WEDNESDAY, Nov. 10, 2021 (HealthDay News) -- About 900,000 U.S. children aged 5 to 11 years received their initial dose of the Pfizer COVID-19 vaccine during the first week of eligibility for that age group, the Biden administration said Wednesday. Not only that, nearly 700,000 more are scheduled in the coming days, health officials added.
The low-dose Pfizer vaccine for younger children was approved on Nov. 2, and the first doses were administered in some locations the next day, according to the Associated Press. Nearly 20,000 pharmacies, clinics, and doctors' offices are giving the shots to children aged 5 to 11 years. About 28 million youngsters in that age group are eligible for the vaccine. Children who get their first of two shots by the end of next week will be fully vaccinated by Christmas.

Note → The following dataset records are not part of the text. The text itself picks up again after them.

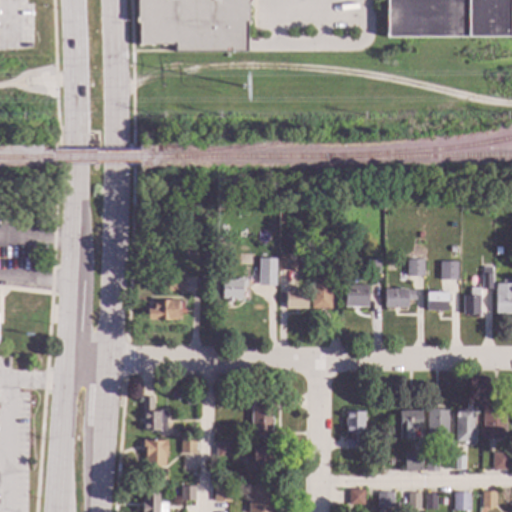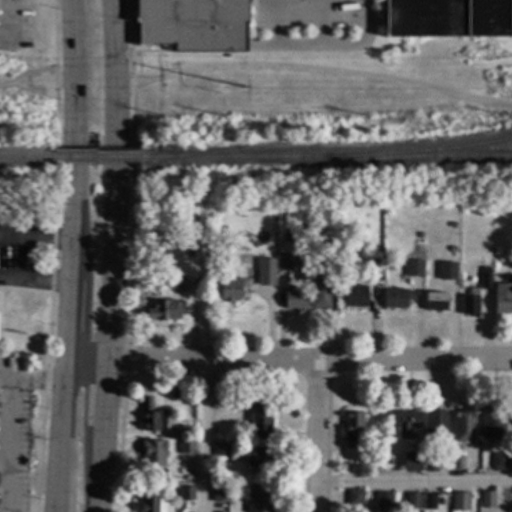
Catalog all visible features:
road: (8, 18)
building: (448, 18)
building: (448, 18)
building: (193, 24)
building: (193, 25)
road: (53, 40)
road: (73, 40)
road: (114, 44)
road: (314, 69)
road: (26, 74)
road: (66, 80)
road: (49, 81)
road: (26, 83)
road: (5, 84)
road: (27, 90)
power tower: (243, 90)
railway: (336, 133)
road: (77, 138)
road: (116, 144)
railway: (418, 152)
railway: (327, 157)
railway: (28, 159)
railway: (100, 159)
building: (317, 231)
building: (222, 233)
building: (419, 235)
building: (221, 243)
building: (320, 249)
building: (451, 249)
building: (205, 253)
building: (286, 262)
building: (286, 262)
building: (371, 267)
building: (413, 268)
building: (413, 268)
building: (446, 271)
building: (446, 271)
building: (265, 272)
building: (265, 272)
building: (486, 278)
road: (112, 279)
road: (35, 283)
building: (173, 283)
building: (174, 284)
building: (231, 289)
building: (231, 290)
building: (320, 294)
building: (320, 294)
road: (50, 296)
building: (354, 296)
building: (354, 296)
building: (396, 298)
building: (396, 298)
building: (294, 299)
building: (294, 299)
building: (502, 299)
building: (503, 299)
building: (435, 302)
building: (435, 302)
building: (470, 303)
building: (470, 303)
building: (161, 311)
building: (163, 311)
road: (67, 354)
road: (88, 358)
road: (310, 361)
road: (107, 399)
building: (190, 402)
road: (8, 408)
building: (150, 417)
building: (151, 417)
building: (260, 419)
building: (408, 421)
building: (259, 422)
building: (435, 423)
building: (435, 423)
building: (492, 423)
building: (406, 424)
building: (492, 424)
building: (462, 425)
building: (463, 425)
building: (352, 429)
building: (352, 430)
road: (207, 436)
road: (317, 437)
building: (186, 446)
building: (186, 446)
building: (221, 450)
building: (222, 451)
building: (153, 453)
building: (153, 454)
building: (256, 458)
building: (259, 458)
building: (498, 461)
building: (411, 462)
building: (498, 462)
building: (411, 463)
building: (430, 463)
building: (458, 463)
building: (510, 463)
building: (383, 464)
road: (101, 475)
building: (192, 475)
road: (414, 483)
building: (147, 488)
building: (220, 493)
building: (220, 493)
building: (185, 494)
building: (186, 494)
building: (353, 497)
building: (257, 498)
building: (258, 498)
building: (383, 500)
building: (486, 500)
building: (487, 500)
building: (411, 501)
building: (428, 501)
building: (429, 501)
building: (383, 502)
building: (412, 502)
building: (459, 502)
building: (459, 502)
building: (148, 503)
building: (151, 504)
building: (395, 507)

Still, some experts say that demand could begin to recede in only a matter of weeks. They pointed to polling data that suggests only a fraction of parents plan to get their children shots immediately, and they suspect the trend will mirror what happened when children aged 12 to 15 years were first authorized to get COVID-19 shots back in May, the AP reported.
In the first week after vaccines for 12- to 15-year-olds were approved, the number of adolescents getting a first shot jumped by roughly 900,000, according to an American Academy of Pediatrics analysis of federal data. The next week, it rose even further, to 1.6 million, the AP said. Since then, adolescent vaccinations have dropped considerably, to just 32,000 getting their first shots last week. Only about half of adolescents aged 12 to 17 years are fully vaccinated compared with 70 percent of adults.
"There was an initial burst," said Shannon Stokley, M.P.H., of the U.S. Centers for Disease Control and Prevention. But the number dropped steadily for months, interrupted only briefly in early August as the delta variant surged and parents were sending their children back to classrooms, the AP reported. "We're going to have a lot of work to do to communicate to parents about why it's important to get children vaccinated," Stokley added.